Global glass manufacturer Onyx Solar has recently developed and patented semi-transparent photovoltaic glazing that can be coloured to virtually any shade while maintaining the same energy efficiency rates as standard solar panels. Solar panels have never been portrayed in terms of aesthetic benefit, and they are often thought of as plain ugly. The prospect of artistically coloured photovoltaic glazing that could be applied to balconies and skylights as well as the more standard rooftop assemblies could potentially revolutionise planning attitudes towards solar energy and transform the appearance of urban townscapes and roofscapes.

Electrochromic glass

Development stage: Research/ Available

Electochromic glass arguably offers the widest variety of current smart glass applications. It works by applying a low voltage electrical charge to composite glass panels comprised of five ultra-thin layers of electrodes, conductors, a separator as well as the glass itself. When the charge is applied the lithium ion atoms within the electrodes move which then alters the opacity or heat transmission property of the panel. As the voltage charge need not be consistently applied to maintain the altered state, merely to initially change it, electrochromic glass is also a low-energy smart glass solution.

Although the glass will never assume a completely solid form and will always maintain partial if only negligible visual transparency and light transmission, it can be modified to assume a wide variety of translucent states.

Electrochromic glass also provides considerable environmental benefits. In its darkened state it acts in a similar way to low-energy heat-reflective glass by reflecting back up to 98% of light, thereby forming an incredibly effective tool against solar heating and keeping associated air conditioning or mechanical ventilation costs down. Energy savings are also accrued by the fact that only a tiny electrical current is required to operate it.

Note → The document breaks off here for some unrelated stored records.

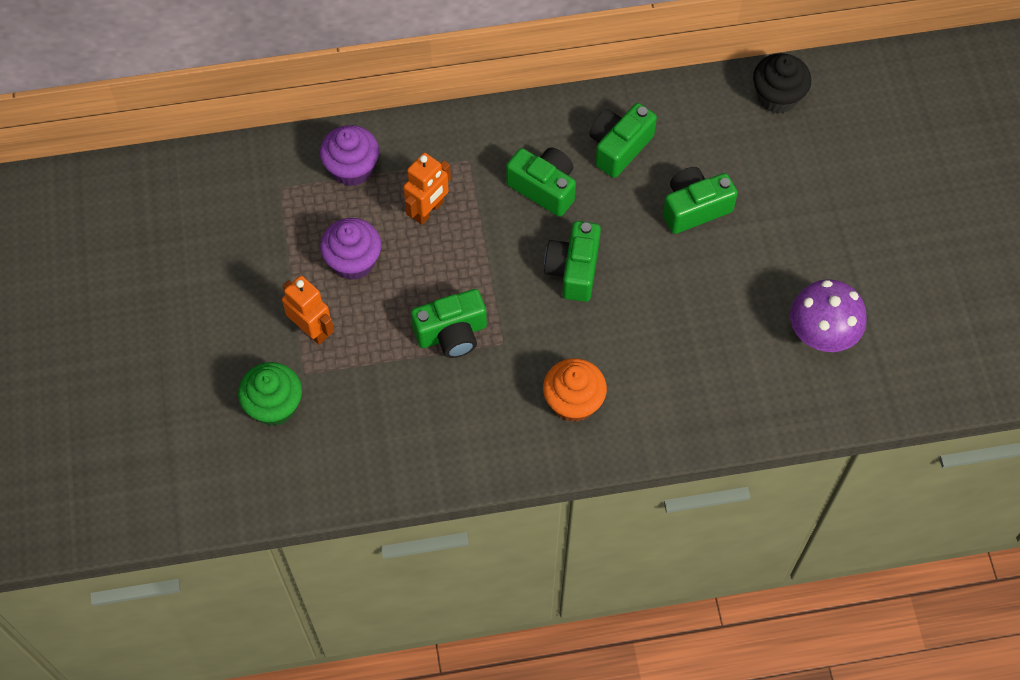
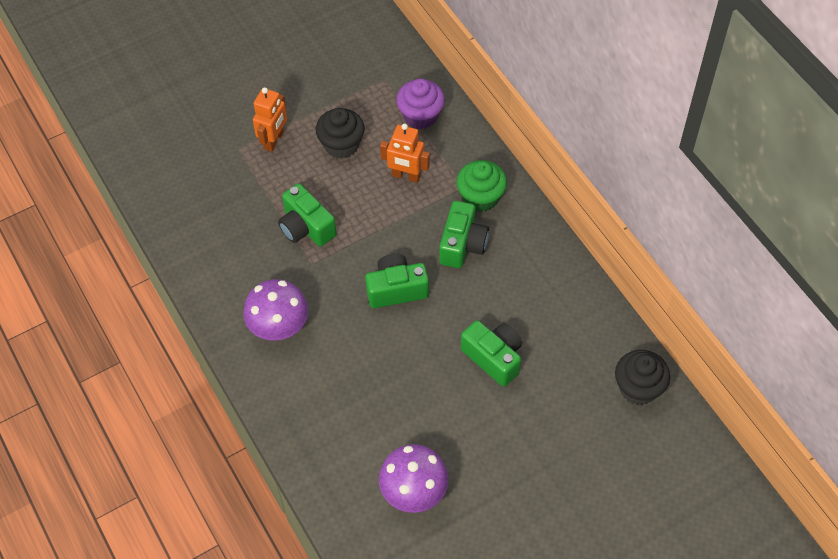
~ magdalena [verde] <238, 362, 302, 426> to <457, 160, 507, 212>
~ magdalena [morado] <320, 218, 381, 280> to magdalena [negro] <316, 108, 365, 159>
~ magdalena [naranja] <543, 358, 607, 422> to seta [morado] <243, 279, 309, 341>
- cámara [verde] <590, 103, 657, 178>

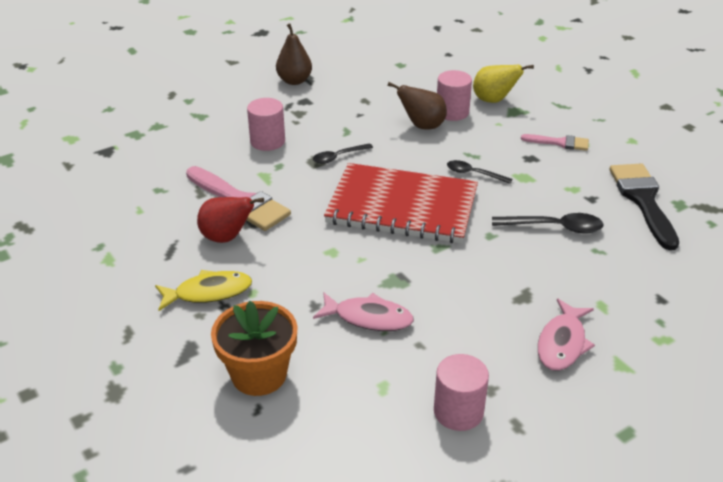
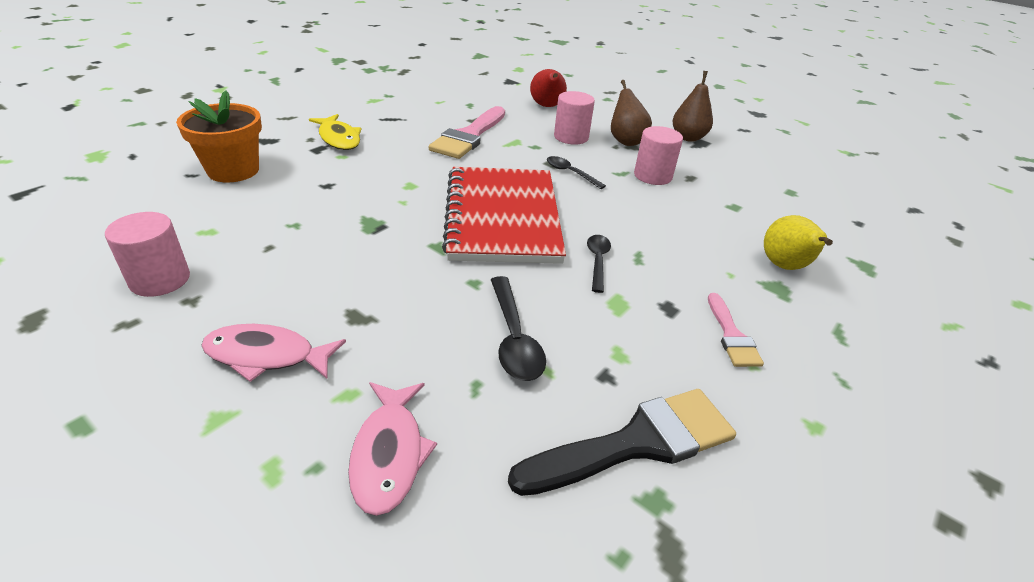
~ pera [rojo] <197, 197, 264, 243> to <530, 69, 567, 107>
~ pez [rosa] <313, 292, 414, 331> to <348, 382, 437, 516>
~ pera [marrón] <387, 82, 447, 130> to <611, 80, 652, 146>
~ cilindro [rosa] <437, 70, 472, 121> to <634, 126, 683, 185>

The product does have drawbacks, however. It can be exorbitantly expensive (about 1,000m²) and the switching operation is not instant and can take several minutes to change from its darkened to fully transparent states. Nevertheless, as the technology develops, these constraints will doubtless be addressed. To date, electrochtromic glass has been used in office applications, such as around conference rooms, and has also been deployed to a lesser degree in domestic situations.

Liquid crystal glass

Development stage: Research/ Available

Polymer dispersed liquid crystal devices (PDLCs) are a cheaper variation on electrochromic glass. PDLC glass essentially acts as a composite capacitor with a thin layer of conductive material surrounded by a liquid mix of polymer and dissolved liquid crystals at its centre. This is sandwiched between two layers of glass or plastic.

When the liquid polymer mix is solidified, liquid crystals separate from the solid polymer and form individual droplets. The size and dispersal of these droplets ultimately determines the window’s “smart” operating capabilities and are themselves regulated by the nature of the curing process. With no electrical charge the glass maintains a milky-white, translucent appearance caused by the random dispersal of liquid crystals on the droplets evenly scattering the light that passes through. When a small electrical charge is applied the liquid crystals congregate and align allowing more light to pass through, thus creating greater transparency. Like with electrochromic glass, PDLC has been used in conditions which require the application of privacy, such as conference rooms and bathroom/shower doors.